Pydantic: How to validate json string that has an inner json string?

149 Views Asked by At

I have the following string that my API is receiving:

'{"data": 123, "inner_data": "{\\"color\\": \\"RED\\"}"}'

My goal is to build a pydantic model that can validate the outer and inner data fields. So I built the following models:

from pydantic import BaseModel

class InnerData(BaseModel):
    color: str

class Expected(BaseModel):
    data: int
    inner_data: InnerData

But when I run the following:

incoming_json_string = '{"data": 123, "inner_data": "{\\"color\\": \\"RED\\"}"}'
expected = Expected.model_validate_json(incoming_json_string)

I get:

Traceback (most recent call last):
  File ".../site-packages/pydantic/main.py", line 532, in model_validate_json
    return cls.__pydantic_validator__.validate_json(json_data, strict=strict, context=context)
pydantic_core._pydantic_core.ValidationError: 1 validation error for Expected
inner_data
  Input should be an object [type=model_type, input_value='{"color": "RED"}', input_type=str]
    For further information visit https://errors.pydantic.dev/2.5/v/model_type

The link in the traceback doesn't help because it tells me the data is a string but should be a model. But that's what I'm trying to conjure up when I do inner_data: InnerData. What should I try?

1

There are 1 best solutions below

0
larsks On BEST ANSWER

The way you've constructed your models, you can validate a nested JSON object, like this:

{
  "data": 123,
  "inner_data": {
    "color": "RED"
  }
}

Pydantic will happily consume that JSON into your Expected and InnerData classes:

>>> incoming_json_string = '{"data": 123, "inner_data": {"color": "RED"}}'
>>> expected = Expected.model_validate_json(incoming_json_string)
>>> expected
Expected(data=123, inner_data=InnerData(color='RED'))

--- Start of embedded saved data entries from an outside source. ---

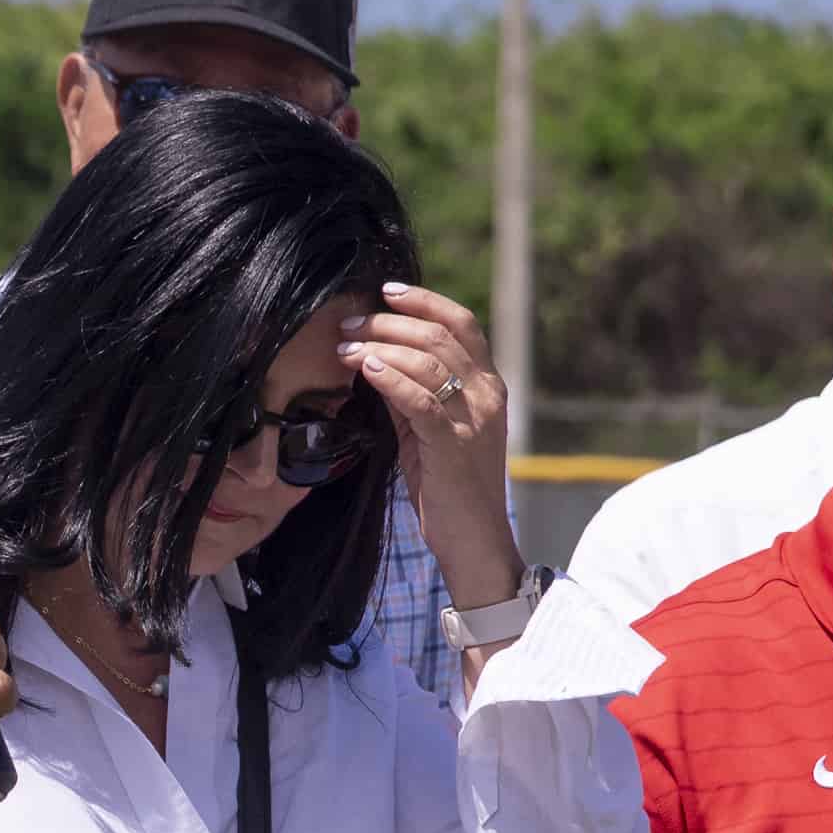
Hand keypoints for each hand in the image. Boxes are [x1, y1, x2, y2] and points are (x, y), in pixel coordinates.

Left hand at [336, 283, 519, 605]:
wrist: (475, 541)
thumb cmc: (449, 488)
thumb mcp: (430, 431)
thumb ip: (412, 395)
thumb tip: (378, 359)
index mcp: (488, 386)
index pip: (462, 324)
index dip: (425, 301)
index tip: (387, 290)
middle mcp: (487, 395)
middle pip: (438, 336)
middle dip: (388, 322)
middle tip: (349, 324)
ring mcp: (474, 419)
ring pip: (428, 361)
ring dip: (381, 346)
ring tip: (345, 347)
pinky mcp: (453, 445)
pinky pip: (420, 400)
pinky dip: (391, 377)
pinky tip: (367, 367)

But if you want inner_data to receive a JSON string rather than an object, you would need to explicitly handle that situation. You could use a BeforeValidator, like this:

from pydantic import BaseModel, BeforeValidator
from typing import Annotated

class InnerData(BaseModel):
    color: str

class Expected(BaseModel):
    data: int
    inner_data: Annotated[InnerData, BeforeValidator(InnerData.model_validate_json)]

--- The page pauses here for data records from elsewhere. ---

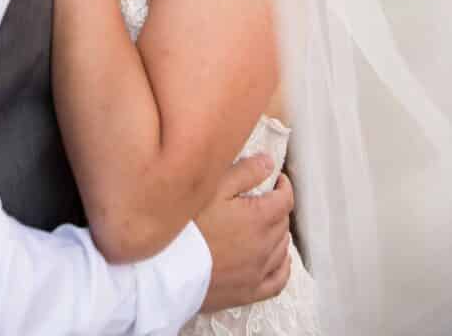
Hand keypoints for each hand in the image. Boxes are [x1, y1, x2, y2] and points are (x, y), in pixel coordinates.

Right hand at [197, 155, 292, 311]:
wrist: (168, 268)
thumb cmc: (188, 225)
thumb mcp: (214, 187)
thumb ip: (245, 172)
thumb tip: (269, 163)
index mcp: (259, 218)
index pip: (285, 200)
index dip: (283, 186)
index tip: (277, 180)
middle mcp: (264, 246)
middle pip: (283, 223)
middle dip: (278, 207)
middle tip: (265, 197)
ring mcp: (258, 271)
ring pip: (282, 248)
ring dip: (279, 233)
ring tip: (266, 222)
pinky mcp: (249, 292)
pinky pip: (278, 280)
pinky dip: (283, 267)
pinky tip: (279, 259)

incoming_json_string = '{"data": 123, "inner_data": "{\\"color\\": \\"RED\\"}"}'
expected = Expected.model_validate_json(incoming_json_string)

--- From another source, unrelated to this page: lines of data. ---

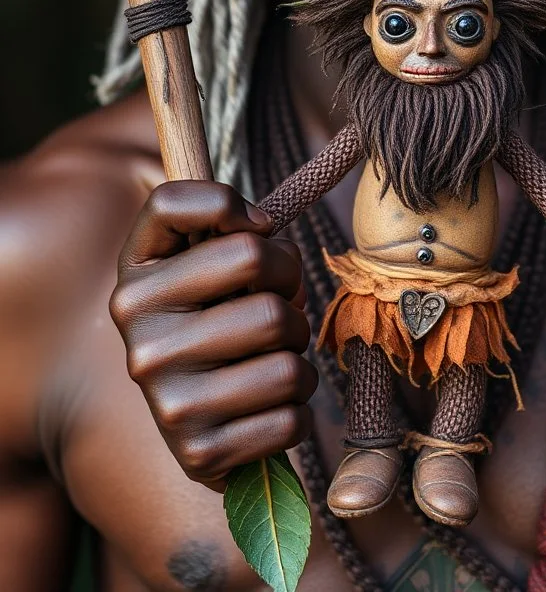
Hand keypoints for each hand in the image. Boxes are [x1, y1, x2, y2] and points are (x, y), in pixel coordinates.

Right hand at [109, 181, 316, 489]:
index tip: (255, 230)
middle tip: (279, 305)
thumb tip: (261, 227)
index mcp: (135, 283)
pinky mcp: (199, 453)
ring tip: (273, 360)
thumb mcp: (200, 263)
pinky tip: (268, 408)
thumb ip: (219, 222)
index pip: (180, 203)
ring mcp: (166, 400)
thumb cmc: (219, 325)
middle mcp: (139, 340)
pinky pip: (292, 414)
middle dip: (289, 282)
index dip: (233, 205)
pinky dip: (297, 409)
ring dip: (299, 354)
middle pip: (255, 260)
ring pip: (286, 340)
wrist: (202, 430)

Given a JSON object containing a nested JSON string, like this:

{
  "data": 123,
  "inner_data": "{\"color\": \"RED\"}"
}

The validator will decode the JSON string so that the unserialized result matches what Pydantic expects for InnerData:

>>> incoming_json_string = '{"data": 123, "inner_data": "{\\"color\\": \\"RED\\"}"}'
>>> expected = Expected.model_validate_json(incoming_json_string)
>>> expected
Expected(data=123, inner_data=InnerData(color='RED'))

I don't know anything about the problem you're trying to solve, but in most cases you actually want to keep your code the way you've got it in your question and avoid embedded JSON encoded data inside a JSON object.